Pour transmettre sa mission davantage, Anabelle donne des conférences dans les écoles et elle collabore avec La Lancée, une initiative gouvernementale qui souhaite contribuer de manière durable à l’avancement des filles et des femmes dans le sport, le plein air et l’activité physique.

Un triathlon revisité

Anabelle s’est longtemps questionnée sur le défi qu’elle voulait accomplir. Elle savait qu’elle avait soif d’aventure, mais de quelle aventure exactement ? Elle a donc décidé de créer son propre périple, une espèce de triathlon revisité. Le grand départ s’est fait à Saint-Denis-de-Brompton, dans les Cantons-de-l’Est. C’est le début de la première étape : 715 km de vélo pour se rendre jusqu’au Mont-Albert en Gaspésie. Elle campera de façon autonome, tout au long de la route verte qui la mènera jusqu’à la deuxième étape : la marche. En empruntant le Sentier international des Appalaches (SIA) du pied du Mont-Albert jusqu’à la pointe du Parc National Forillon. Ce sont 250 km de randonnée qui l’attendent, pour un total d’environ 25 jours avant de débuter la dernière portion du triathlon. L’étape ultime, c’est un 250 km de rame océanique. Du parc Forillon jusqu’aux Îles-de-la-Madeleine, c’est l’étape qui représente le plus grand défi pour Anabelle. Celle qui a toujours été fascinée par l’océan n’avait jamais cru un jour se donner le défi d’y ramer pendant plusieurs jours. Avec la fatigue accumulée des semaines précédentes, Anabelle devra sortir de sa zone de confort et suivre son intuition pour relever ce défi de taille. C’est finalement au mois d’aout que le périple prendra fin, alors qu’elle atteindra L’Île-du-Havre-Aubert aux Îles-de-la-Madeleine. L’arrivée est prévue autour du 8 aout.

La préparation

Anabelle a commencé ses démarches seules, mais, aussitôt que les plans se sont concrétisés, ses parents se sont joints à cœur joie avec elle dans l’aventure. Elle se considère comme choyée d’être si bien entourée. Une épreuve aussi exigeante demande une grande équipe, pour l’organisation, la vision, les connaissances, l’expertise, le matériel technique, le financement et le support émotionnel, et Anabelle peut compter sur son équipe de proches et de professionnels.
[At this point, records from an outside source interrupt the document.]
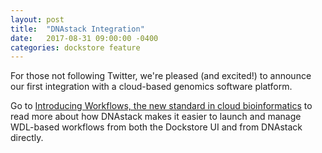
 ```yaml
---
layout: post
title:  "DNAstack Integration"
date:   2017-08-31 09:00:00 -0400
categories: dockstore feature
---
```


For those not following Twitter, we're pleased (and excited!) to announce our first integration with a cloud-based genomics software platform.

Go to [Introducing Workflows, the new standard in cloud bioinformatics](https://blog.dnastack.com/introducing-workflows-the-new-standard-in-cloud-bioinformatics-787a59b1d5c6) to read more about how DNAstack makes it easier to launch and manage WDL-based workflows from both the Dockstore UI and from DNAstack directly.  
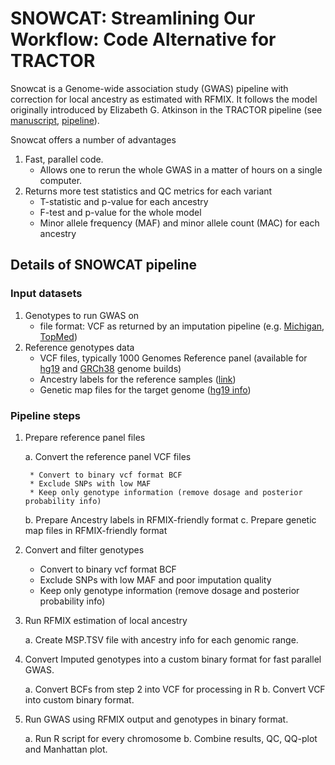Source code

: # SNOWCAT: Streamlining Our Workflow: Code Alternative for TRACTOR

Snowcat is a Genome-wide association study (GWAS) pipeline with
correction for local ancestry as estimated with RFMIX.
It follows the model originally introduced by Elizabeth G. Atkinson in the TRACTOR pipeline
(see [manuscript](https://www.nature.com/articles/s41588-020-00766-y), 
[pipeline](https://github.com/Atkinson-Lab/Tractor)).

Snowcat offers a number of advantages

1. Fast, parallel code. 
    - Allows one to rerun the whole GWAS in a matter of hours on a single computer.
2. Returns more test statistics and QC metrics for each variant
    - T-statistic and p-value for each ancestry
    - F-test and p-value for the whole model
    - Minor allele frequency (MAF) and minor allele count (MAC) for each ancestry


## Details of SNOWCAT pipeline

### Input datasets

1. Genotypes to run GWAS on
    - file format: VCF as returned by an imputation pipeline 
(e.g. [Michigan](https://imputationserver.sph.umich.edu/), 
[TopMed](https://imputation.biodatacatalyst.nhlbi.nih.gov/))
2. Reference genotypes data
    - VCF files, typically 1000 Genomes Reference panel (available for
[hg19](http://hgdownload.cse.ucsc.edu/gbdb/hg19/1000Genomes/phase3/) and
[GRCh38](ftp://ftp.1000genomes.ebi.ac.uk/vol1/ftp/technical/reference/GRCh38_reference_genome/)
genome builds)
    - Ancestry labels for the reference samples ([link](http://ftp.1000genomes.ebi.ac.uk/vol1/ftp/release/20130502/integrated_call_samples_v3.20130502.ALL.panel))
    - Genetic map files for the target genome ([hg19 info](https://www.dropbox.com/s/slchsd0uyd4hii8/genetic_map_b37.zip))

### Pipeline steps

1. Prepare reference panel files

    a. Convert the reference panel VCF files

        * Convert to binary vcf format BCF
        * Exclude SNPs with low MAF
        * Keep only genotype information (remove dosage and posterior probability info)

    b. Prepare Ancestry labels in RFMIX-friendly format
    c. Prepare genetic map files in RFMIX-friendly format

2. Convert and filter genotypes

    * Convert to binary vcf format BCF
    * Exclude SNPs with low MAF and poor imputation quality
    * Keep only genotype information (remove dosage and posterior probability info)

3. Run RFMIX estimation of local ancestry

    a. Create MSP.TSV file with ancestry info for each genomic range.

4. Convert Imputed genotypes into a custom binary format for fast parallel GWAS.

    a. Convert BCFs from step 2 into VCF for processing in R
    b. Convert VCF into custom binary format.

5. Run GWAS using RFMIX output and genotypes in binary format.

    a. Run R script for every chromosome
    b. Combine results, QC, QQ-plot and Manhattan plot.










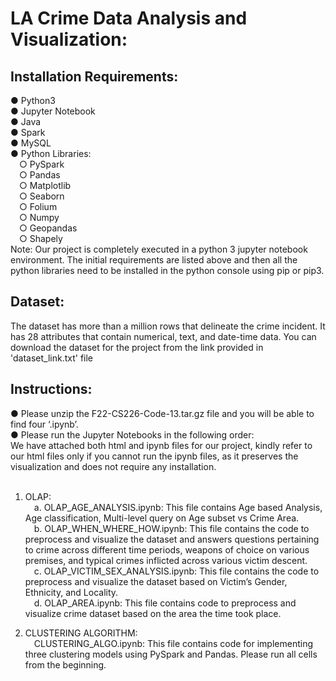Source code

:# LA Crime Data Analysis and Visualization:

## Installation Requirements:
● Python3 <br />
● Jupyter Notebook <br />
● Java <br />
● Spark <br />
● MySQL <br />
● Python Libraries: <br />
  &emsp;○ PySpark <br />
  &emsp;○ Pandas <br />
  &emsp;○ Matplotlib <br />
  &emsp;○ Seaborn <br />
  &emsp;○ Folium <br />
  &emsp;○ Numpy <br />
  &emsp;○ Geopandas <br />
  &emsp;○ Shapely <br />
Note: Our project is completely executed in a python 3 jupyter notebook environment. The initial requirements are listed above and then all the python libraries need to be installed in  the python console using pip or pip3.

## Dataset:
The dataset has more than a million rows that delineate the crime incident. It has 28 attributes that contain numerical, text, and date-time data. You can download the dataset for the project from the link provided in 'dataset_link.txt' file

## Instructions:
● Please unzip the F22-CS226-Code-13.tar.gz file and you will be able to find four ‘.ipynb’. <br />
● Please run the Jupyter Notebooks in the following order: <br />
We have attached both html and ipynb files for our project, kindly refer to our html files only if you cannot run the ipynb files, as it preserves the visualization and does not require any installation. <br />
<br />
 
1. OLAP: <br />
  &emsp;a. OLAP_AGE_ANALYSIS.ipynb: This file contains Age based Analysis, Age classification, Multi-level query on Age subset vs Crime Area. <br />
  &emsp;b. OLAP_WHEN_WHERE_HOW.ipynb: This file contains the code to preprocess and visualize the dataset and answers questions pertaining to crime across different time periods, weapons of choice on various premises, and typical crimes inflicted across various victim descent. <br />
  &emsp;c. OLAP_VICTIM_SEX_ANALYSIS.ipynb: This file contains the code to preprocess and visualize the dataset based on Victim’s Gender, Ethnicity, and Locality. <br />
  &emsp;d. OLAP_AREA.ipynb: This file contains code to preprocess and visualize crime dataset based on the area the time took place. <br />
  
2. CLUSTERING ALGORITHM: <br />
&emsp;CLUSTERING_ALGO.ipynb: This file contains code for implementing three clustering models using PySpark and Pandas. Please run all cells from the beginning.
Elle a une équipe dédiée au tournage qui viendra la rejoindre ponctuellement tout au long du périple afin de documenter le plus adéquatement possible son aventure et de faire passer son message de la meilleure façon possible. Afin de planifier ses repas pour son expédition d’une cinquantaine de jours, Anabelle a fait affaire avec Émilie Richard, une nutritionniste sportive. Entraîneurs, équipe médicale, consultant en psychologie sportive ont également fait partie intégrante du processus de préparation.

Pour la portion rame du défi, la plus angoissante pour l’athlète, Anabelle a su compter sur l’expertise de Mylène Paquette, la navigatrice québécoise qui a été la première personne du continent américain à franchir à la rame en solitaire l’océan Atlantique Nord. Mylène a confié à Anabelle les techniques de rame qui lui permettront de se rendre à destination.

Une épreuve de si grande ampleur prend également du financement suffisant. Anabelle a eu la chance de dépasser son objectif lors de sa campagne de sociofinancement qui lui a rapporté plus de 100 000 $. L’athlète a donc tout ce qu’il lui faut pour accomplir son défi et transmettre son message.